= Your objective =
Copy the wildfire-proof houses discussion starting at "Don't take my" and ending at "is definitely possible.", swapping "professionals" for "experts".

I'd be happy to build there without insurance. There are plenty of ways houses can be wildfire proof in the same way they can be made to withstand hurricanes and earthquakes.

gaws 2 months ago | parent | next [-]

> There are plenty of ways houses can be wildfire proof in the same way they can be made to withstand hurricanes and earthquakes.

Sounds like a load of bull.

xnx 2 months ago | parent [-]

> Sounds like a load of bull.

Don't take my word for it. There are plenty of professionals and agencies who explain how it can be done[1]. I'm not saying there aren't tradeoffs, but it is definitely possible.

https://www.nifc.gov/fire-information/fire-prevention-educat...

glimshe 2 months ago | parent | prev [-]

Genuine question: how can you make a house resist major fires such as the LA Fires?

Why aren't multimillionaires doing that?

xnx 2 months ago | parent [-]

> how can you make a house resist major fires such as the LA Fires?

Not an expert, but the main ingredients seem to be to create a defensible space free of combustibles (trees, brush, foliage, wood piles, wooden fences, etc.) within a perimeter of the house and build the exterior fire-safe materials (tile, slate, sheet iron, aluminum, brick, or stone).

> Why aren't multimillionaires doing that?

I don't think the wealthy have anymore risk foresight than anyone. Almost everything in the system is discouraged from emphasizing catastrophic risk: buyers want a fancy looking traditional house (not a barren yard and unconventional building materials), real-estate agents want to close on as expensive a property as fast as they can, and the municipality is discouraged by owners/voters from forcing expensive fire-safe changes. It's human nature not to learn hard lessons until they directly affect you.

= Record set =

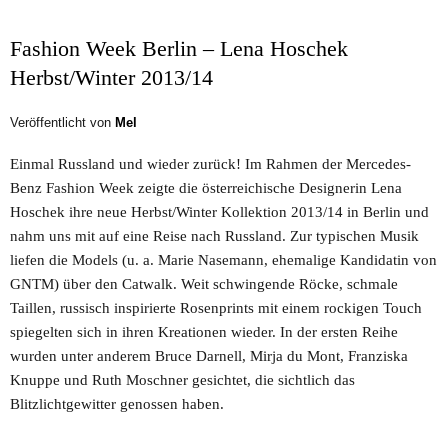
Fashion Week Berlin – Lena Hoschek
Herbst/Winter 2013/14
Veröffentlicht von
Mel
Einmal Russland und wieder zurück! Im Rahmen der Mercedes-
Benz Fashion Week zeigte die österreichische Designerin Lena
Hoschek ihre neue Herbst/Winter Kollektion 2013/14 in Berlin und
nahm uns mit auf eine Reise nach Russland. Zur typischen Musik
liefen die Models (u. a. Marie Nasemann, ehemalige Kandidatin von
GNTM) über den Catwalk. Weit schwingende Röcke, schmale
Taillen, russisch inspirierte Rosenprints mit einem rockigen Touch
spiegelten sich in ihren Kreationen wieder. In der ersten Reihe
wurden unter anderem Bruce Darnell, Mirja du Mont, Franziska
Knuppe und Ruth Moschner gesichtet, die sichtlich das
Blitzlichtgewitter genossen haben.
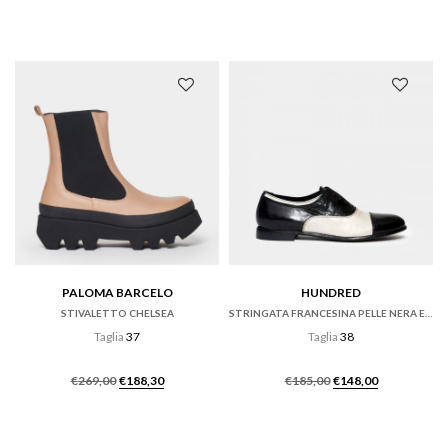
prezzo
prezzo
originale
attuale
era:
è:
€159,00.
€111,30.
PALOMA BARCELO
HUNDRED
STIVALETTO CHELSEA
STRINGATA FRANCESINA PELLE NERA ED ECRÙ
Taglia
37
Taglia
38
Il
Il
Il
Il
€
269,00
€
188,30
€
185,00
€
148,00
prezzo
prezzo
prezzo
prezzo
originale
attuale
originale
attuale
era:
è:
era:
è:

* * *

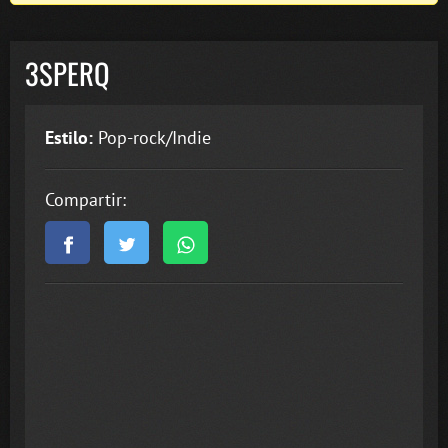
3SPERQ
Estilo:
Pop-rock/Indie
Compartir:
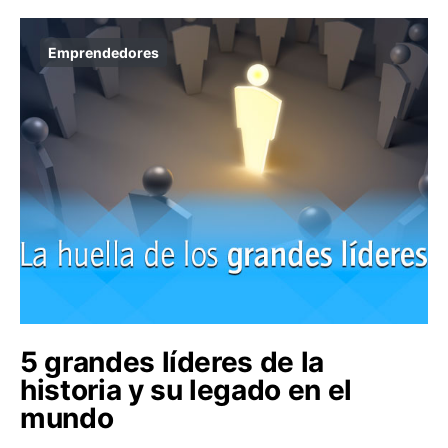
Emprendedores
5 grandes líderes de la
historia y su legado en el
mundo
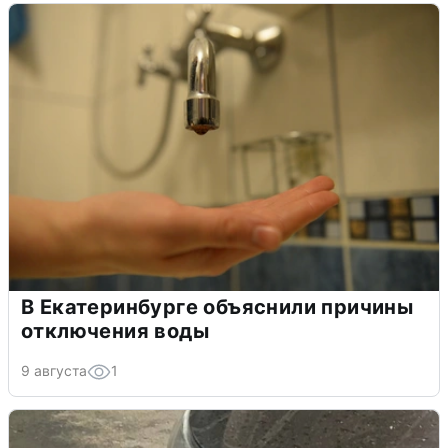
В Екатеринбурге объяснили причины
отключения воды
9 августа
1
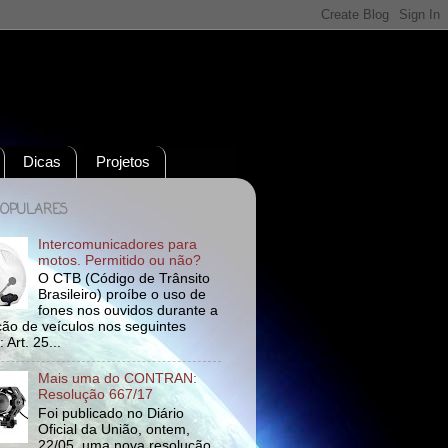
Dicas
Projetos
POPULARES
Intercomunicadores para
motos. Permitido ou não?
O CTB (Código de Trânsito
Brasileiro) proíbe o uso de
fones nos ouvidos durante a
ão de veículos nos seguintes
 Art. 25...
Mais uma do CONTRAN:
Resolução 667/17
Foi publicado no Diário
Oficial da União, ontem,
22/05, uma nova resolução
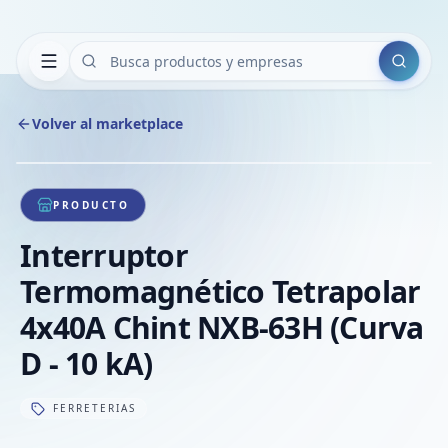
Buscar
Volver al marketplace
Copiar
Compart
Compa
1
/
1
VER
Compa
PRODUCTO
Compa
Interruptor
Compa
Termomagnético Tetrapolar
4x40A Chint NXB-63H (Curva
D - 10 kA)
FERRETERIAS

= Answer box =
Don't take my word for it. There are plenty of experts and agencies who explain how it can be done[1]. I'm not saying there aren't tradeoffs, but it is definitely possible.